Choć zanieczyszczenia powietrza dwutlenkiem siarki i tlenkiem azotu mieszczą się w granicach dopuszczalnych norm, rejestrowano jednak, zwłaszcza w porze deszczowej, wysokie stężenie "pyłu zawieszonego w powietrzu atmosferycznym". Komisja sugeruje zabiegi polegające na obłożeniu ścian mauzoleum specjalnymi kompresami z bardzo miałkiej glinki, aby w ten sposób usunąć żółtawy osad z marmurowych ścian.
Kilka lat temu z kolei indyjscy archeolodzy i konserwatorzy proponowali zastosować do oczyszczenia ścian Tadż Mahal mieszaninę gliny, wapnia, mleka i zboża, znaną pod nazwą "multani mitti" (błoto z Multan). Jej skład indyjscy konserwatorzy odtworzyli na podstawie tradycji ustnej. Cudowna kuracja, stosowana także przez kobiety do odświeżania cery, polega na nasmarowaniu marmuru multańskim błotem i pozostawieniu go na 24 godziny.
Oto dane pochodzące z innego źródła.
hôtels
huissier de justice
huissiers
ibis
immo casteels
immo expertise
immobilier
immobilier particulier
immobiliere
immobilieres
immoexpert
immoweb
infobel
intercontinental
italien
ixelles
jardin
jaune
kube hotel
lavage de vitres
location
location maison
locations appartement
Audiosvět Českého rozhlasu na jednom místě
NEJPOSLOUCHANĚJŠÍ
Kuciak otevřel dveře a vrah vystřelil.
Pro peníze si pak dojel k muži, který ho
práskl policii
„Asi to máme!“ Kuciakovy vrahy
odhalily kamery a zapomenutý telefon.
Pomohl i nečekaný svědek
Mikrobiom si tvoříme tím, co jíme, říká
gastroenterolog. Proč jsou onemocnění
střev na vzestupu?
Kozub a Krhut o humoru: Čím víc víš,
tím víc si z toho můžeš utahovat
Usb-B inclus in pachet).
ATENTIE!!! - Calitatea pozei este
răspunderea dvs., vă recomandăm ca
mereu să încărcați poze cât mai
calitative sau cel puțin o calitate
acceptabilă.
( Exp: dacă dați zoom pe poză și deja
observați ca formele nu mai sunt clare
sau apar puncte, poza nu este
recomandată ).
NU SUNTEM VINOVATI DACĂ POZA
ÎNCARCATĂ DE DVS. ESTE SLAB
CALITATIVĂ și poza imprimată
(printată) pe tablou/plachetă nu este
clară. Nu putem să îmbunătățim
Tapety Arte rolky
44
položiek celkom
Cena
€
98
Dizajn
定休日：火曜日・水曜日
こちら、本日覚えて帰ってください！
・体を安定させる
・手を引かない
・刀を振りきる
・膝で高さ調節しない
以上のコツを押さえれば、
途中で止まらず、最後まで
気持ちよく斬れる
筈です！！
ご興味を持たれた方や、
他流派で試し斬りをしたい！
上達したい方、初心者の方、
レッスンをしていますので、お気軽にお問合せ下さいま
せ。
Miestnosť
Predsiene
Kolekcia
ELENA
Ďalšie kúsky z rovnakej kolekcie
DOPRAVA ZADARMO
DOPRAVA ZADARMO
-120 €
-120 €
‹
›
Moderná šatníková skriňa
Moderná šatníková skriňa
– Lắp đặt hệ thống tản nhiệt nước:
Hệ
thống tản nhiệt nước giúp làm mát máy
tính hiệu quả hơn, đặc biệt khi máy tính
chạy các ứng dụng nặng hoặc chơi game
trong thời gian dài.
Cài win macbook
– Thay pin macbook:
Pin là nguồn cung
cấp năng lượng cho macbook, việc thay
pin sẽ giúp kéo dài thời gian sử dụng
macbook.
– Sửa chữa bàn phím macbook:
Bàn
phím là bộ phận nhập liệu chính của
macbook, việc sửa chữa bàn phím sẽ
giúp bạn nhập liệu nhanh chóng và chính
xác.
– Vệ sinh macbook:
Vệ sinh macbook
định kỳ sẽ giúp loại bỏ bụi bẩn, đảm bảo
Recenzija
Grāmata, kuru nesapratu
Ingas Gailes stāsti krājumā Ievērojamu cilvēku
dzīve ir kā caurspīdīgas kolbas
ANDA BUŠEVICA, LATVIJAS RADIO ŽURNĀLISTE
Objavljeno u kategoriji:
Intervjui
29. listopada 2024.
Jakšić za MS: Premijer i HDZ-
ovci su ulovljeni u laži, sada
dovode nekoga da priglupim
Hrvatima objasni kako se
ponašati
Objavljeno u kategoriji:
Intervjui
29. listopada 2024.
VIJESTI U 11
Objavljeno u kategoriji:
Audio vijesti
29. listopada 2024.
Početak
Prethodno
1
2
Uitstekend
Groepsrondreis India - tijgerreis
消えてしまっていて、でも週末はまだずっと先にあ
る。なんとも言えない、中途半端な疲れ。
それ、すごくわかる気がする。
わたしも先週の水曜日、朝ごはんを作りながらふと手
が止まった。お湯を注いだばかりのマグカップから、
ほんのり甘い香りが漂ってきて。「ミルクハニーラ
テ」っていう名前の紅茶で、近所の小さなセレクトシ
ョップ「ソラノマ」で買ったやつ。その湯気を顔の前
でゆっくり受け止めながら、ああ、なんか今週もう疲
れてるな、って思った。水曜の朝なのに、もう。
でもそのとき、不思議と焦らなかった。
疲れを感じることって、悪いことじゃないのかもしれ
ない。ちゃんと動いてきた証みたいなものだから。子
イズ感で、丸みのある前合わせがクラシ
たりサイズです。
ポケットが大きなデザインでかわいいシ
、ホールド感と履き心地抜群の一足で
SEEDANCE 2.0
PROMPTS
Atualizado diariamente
Po zmyciu ciepłą wodą marmur wygląda jak nowy.
Monumentalne mauzoleum na brzegu rzeki Jamuny, 190 km od Delhi, wzniósł w połowie XVII wieku indyjski władca Szahdżahan (Król Świata) z dynastii Wielkich Mogołów. Upamiętnił w ten sposób swoją ukochaną żonę, Mumtaz Mahal (Wybranka Haremu), która po 18 latach małżeństwa (sama miała 36 lat) zmarła przy porodzie. Jak głosi legenda, po skończonej pracy król rozkazał obciąć robotnikom kciuki, aby już nigdy nie wznieśli równie wspaniałej budowli.
Z czasem Tadż Mahal zaczęto uważać za jeden z cudów świata; w 1983 roku znalazł się na liście Światowego Dziedzictwa Kultury i Przyrody UNESCO.